JAKARTA, KOMPAS.com – Ratusan petugas kesehatan dan pasien Covid-19 berkumpul di halaman depan Rumah Sakit Darurat Covid-19 (RSCD) Wisma Atlet Kemayoran Jakarta, Selasa (23/3/2021).

Mereka sengaja berkumpul untuk memperingati tahun perjuangan melawan Covid-19.

Koordinator Covid-19 Rumah Sakit Darurat Kemayoran Jakarta Atlet Mayjen TNI Ratmono mengatakan, hajatan ini merupakan simbol perjuangan kolektif antara petugas kesehatan dan pasien dalam menghadapi situasi pandemi.

“Mari kita teriak bersama salam Cobra,” tanya Task, Selasa (23/3/2021).

Ratusan petugas kesehatan dan pasien menyambut dengan antusias undangan tersebut.

“Jangan pernah pulang sebelum Corona ambruk,” teriak petugas kesehatan dan pasien dengan kompak.

Sesuai dengan tugasnya, perayaan tersebut dimaksudkan untuk lebih menyemangati petugas kesehatan, pasien, dan penyintas yang sudah berjuang melawan pandemi Covid-19.

Baca juga: Update 23 Maret: Penderita Covid-19 Terus Menurun, RS Wisma Atlet Kini Rawat 2.296 Orang

“Bukan hanya petugas kesehatan yang berjuang, tapi semua bapak ibu yang kebetulan terpapar Covid-19. Jadi mari kita bahu membahu antara petugas kesehatan dan pasien melawan Covid-19. Agar pandemi Covid-19 segera berakhir. , “kata Tasks.

Selain itu, Duty berharap nantinya pasien yang sudah dinyatakan sembuh dan bisa kembali hidup bersama masyarakat bisa menjadi pelaku yang mendidik dan mengingatkan pentingnya mematuhi protokol kesehatan.

“Setelah teman-teman pulang dari tower 4, 5, 6 dan 7, mari kita ajak masyarakat untuk selalu taat menggunakan masker, menjaga jarak, cuci tangan, hindari keramaian dan kurangi mobilitas.
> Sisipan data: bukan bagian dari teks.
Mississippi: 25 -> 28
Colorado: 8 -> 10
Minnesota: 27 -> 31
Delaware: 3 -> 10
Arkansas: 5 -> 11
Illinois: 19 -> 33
Untuk mencegah penularan Covid-19,” harapnya.

Dalam perayaan tersebut, ratusan petugas kesehatan dan pasien juga menerima angklung untuk dimainkan bersama.

Dirjen Kebudayaan Kementerian Pendidikan dan Kebudayaan (Kemendikbud) Hilmar Farid dalam kesempatan yang sama mengatakan angklung merupakan alat musik yang mudah digunakan.
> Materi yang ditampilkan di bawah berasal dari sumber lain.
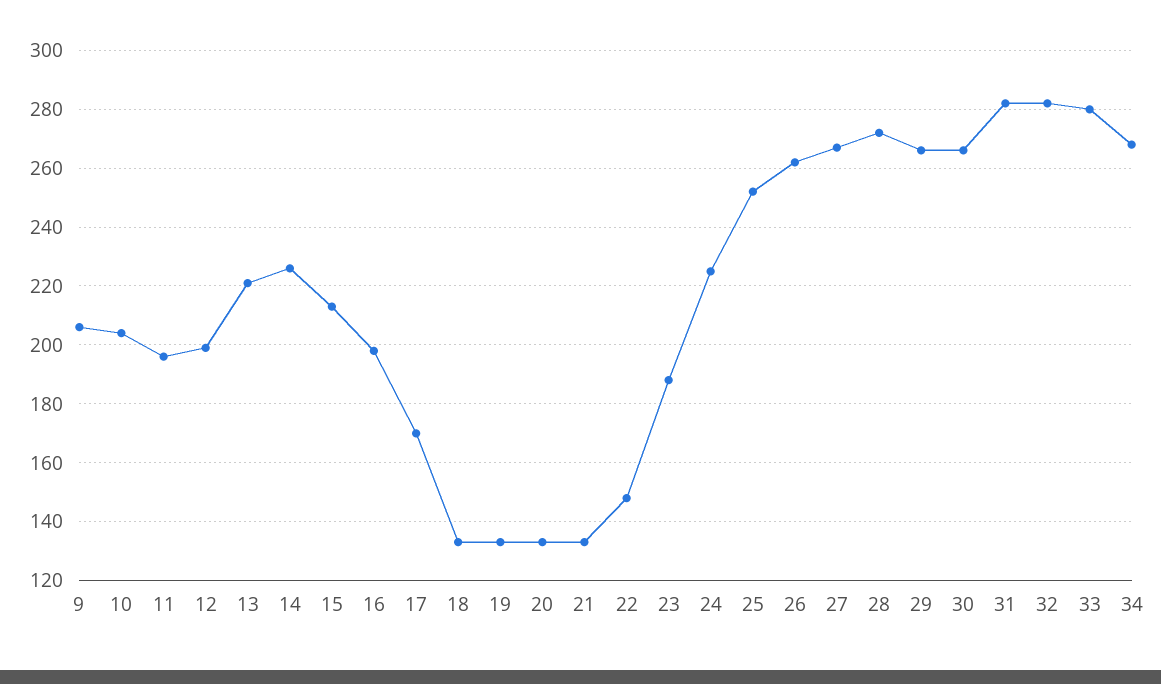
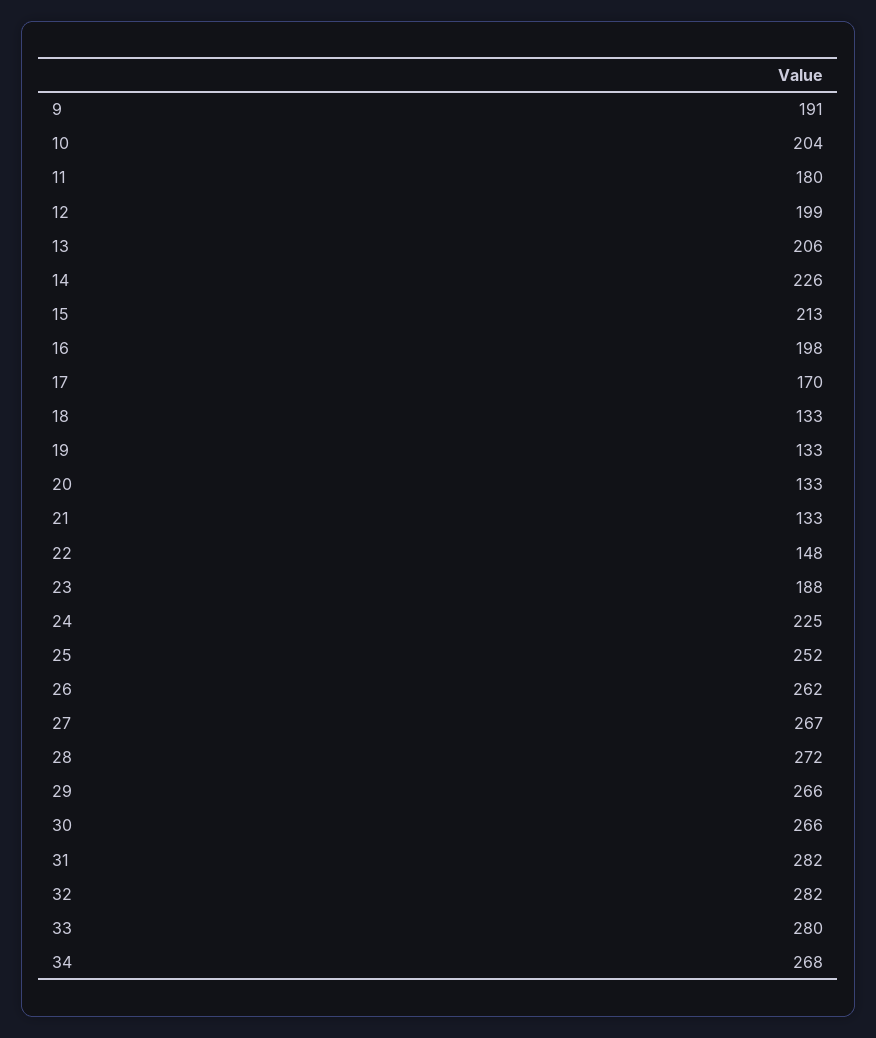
9: 205 -> 191
11: 195 -> 180
13: 220 -> 206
Maka dipilihlah untuk dimainkan bersama sore ini, untuk menggambarkan kebersamaan antara petugas kesehatan dan pasien di Rumah Sakit Darurat Covid-19, Wisma Atlet Kemayoran.
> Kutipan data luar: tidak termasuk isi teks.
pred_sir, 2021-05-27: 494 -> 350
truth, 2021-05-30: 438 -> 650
“Mari kita semangat dan bangkit kembali agar Indonesia bisa bangkit dari Covid-19. Angklung itu tanda kebersamaan. Mudah dimainkan, dan menambah kekompakan dan persatuan kita,” ujarnya.

Baca juga: Satgas: Angka Kematian Covid-19 Meningkat, Jumlah Penyembuhan Menurun

Ratusan angklung yang dimainkan, lanjut Hilmar, dibeli dari pengrajin yang saat ini sedang menghadapi kesulitan ekonomi akibat wabah Covid-19.

“Jadi acara ini kurang menyenangkan. Kami membeli anglinya dari pengrajin yang saat ini sedang berjuang. Kami berharap mereka bisa bangkit seperti kami,” imbuhnya.

Dalam acara tersebut petugas kesehatan terlihat mengenakan Alat Pelindung Diri (APD) lengkap.

Sebelum acara dimulai, petugas kesehatan dan pasien membawakan lagu “Mati Bunga” dengan angklung untuk memberikan penghormatan kepada petugas kesehatan dan orang-orang yang meninggal akibat Covid-19.

Sebagai informasi, hingga hari ini, pemerintah telah mengumumkan tambahan 5.297 kasus Covid-19. Penambahan tersebut menyebabkan total kasus Covid-19 di Indonesia mencapai 1.471.225 orang.

Dari data tersebut diketahui 154 pasien meninggal akibat Covid-19. Dengan demikian, total penderita yang meninggal akibat Covid-19 mencapai 39.865 orang.

Pemerintah juga telah melaporkan kasus pemulihan tambahan pada pasien Covid-19.

Dalam 24 jam terakhir, 6.954 orang dinyatakan sembuh. Sehingga total pasien yang sembuh dari Covid-19 sejak pertama kali diumumkan hingga saat ini berjumlah 1.304.921 orang.